The photo-etch brass is nicely done with a bit of relief-etching to add detail to some of the parts. Railings are not included which is minus, so you will have to seek out an
alternate source for them. What is included on the photo-etch fret are the parts and fittings for the lattice mast, radars, anchors, anchor chains, propeller guards, bridge
windscreen, funnel exhaust deflector, vent grills and flagstaffs. Part numbers are etched into the fret but there are more numbers than parts for some reason. As far as I
can tell, there are no parts 4, 5, 8 and only one part 20. I suggest that you carefully study the assembly photos before going too far. Parts 6, which are the vent grills, do
have relief etching but this is not visible in the images I took as it is on the flip side. You can see it in the photos in the kit instructions.
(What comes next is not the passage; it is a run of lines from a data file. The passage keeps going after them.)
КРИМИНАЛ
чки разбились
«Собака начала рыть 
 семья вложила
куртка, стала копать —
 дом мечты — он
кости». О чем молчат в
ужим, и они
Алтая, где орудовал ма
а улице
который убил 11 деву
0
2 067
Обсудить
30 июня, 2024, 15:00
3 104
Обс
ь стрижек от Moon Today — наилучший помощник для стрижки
My sample came with a small decal
sheet with pennant numbers and bow shields for only three ships in the class:
Emden (F221), Augsburg (F222) and Lübeck (F224). The decal sheet also has red deck
warning markings and German flags.
Ralf Schuster advised me that due to a misunderstanding there were issues with the artwork for the shields for the remaining ships.
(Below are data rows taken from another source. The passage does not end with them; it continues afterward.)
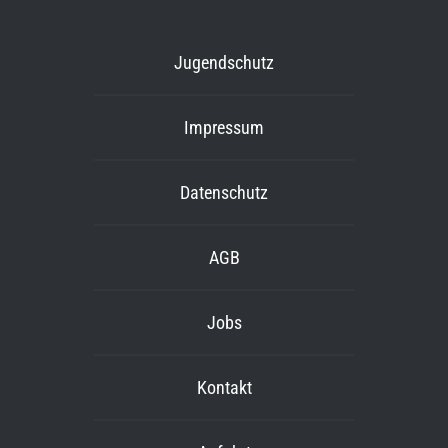
Jugendschutz
Impressum
Datenschutz
AGB
Jobs
Kontakt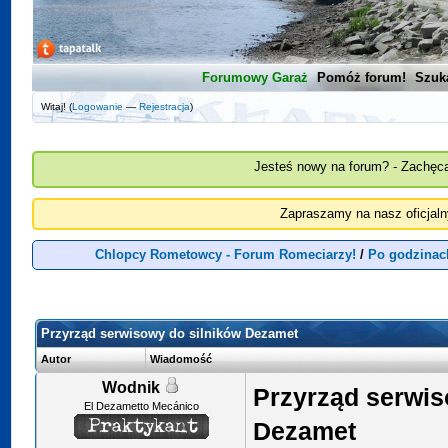
Forumowy Garaż
Pomóż forum!
Szuk
Witaj! (
Logowanie
—
Rejestracja
)
Jesteś nowy na forum? - Zachęca
Zapraszamy na nasz oficjal
Chlopcy Rometowcy - Forum Romeciarzy!
/
Po godzinac
Przyrząd serwisowy do silników Dezamet
Autor
Wiadomość
Wodnik
Przyrząd serwis
El Dezametto Mecánico
Dezamet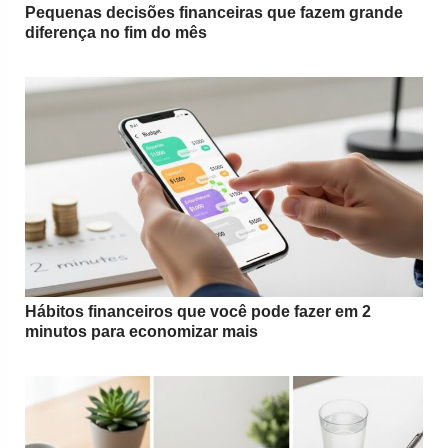
Pequenas decisões financeiras que fazem grande
diferença no fim do mês
Hábitos financeiros que você pode fazer em 2
minutos para economizar mais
Now that has been corrected and an updated decal sheet with markings for all ships is available, replacing the old sheet. If you have purchased a kit with the old decal
sheet and you wish to obtain the corrected one, you can contact Ralf directly at mail to:
kontakt@nntmodell.com. Both versions of the decals appear well done with
good color registration.

The assembly instructions are printed on 6 pages and are adequate. The first page is essentially the cover page with class specifications and information regarding some
modifications done during their careers. The second page provides a painting guide for the different parts of the ship with some paint suggestions, and in some cases
mixes, for either Humbrol, Revell or Tamiya paints depending on the color suggested. The bottom of the page has a plan and profile drawing of the frigate. Pages 3 and 4
are repeats of page 1 and 2 but in German. The only difference is that the drawing at the bottom of page 4 attempts to show decal placement though there no references
are made to the numbers on the decal sheet. Page 5 has a breakdown of the resin parts with reference numbers and a key indicating resin parts numbers are within
squares and photo-etch part number within circles. Page 6 has two photographs of an assembled and unpainted model (portside full view and a starboard midship
close-up) which shows the placement of the different parts. The photos are adequate but I think some detail view or drawings of the mast assembly would have been
helpful.
The Augsburg kit is a very good kit and shouldn’t be too difficult to build given how it is designed. I would go as far as to suggest it as a good first resin kit for
someone used to working in 1/700 scale with some basic photo-etch experience. My thanks to
Ralf Schuster of NNT Modell for the review sample.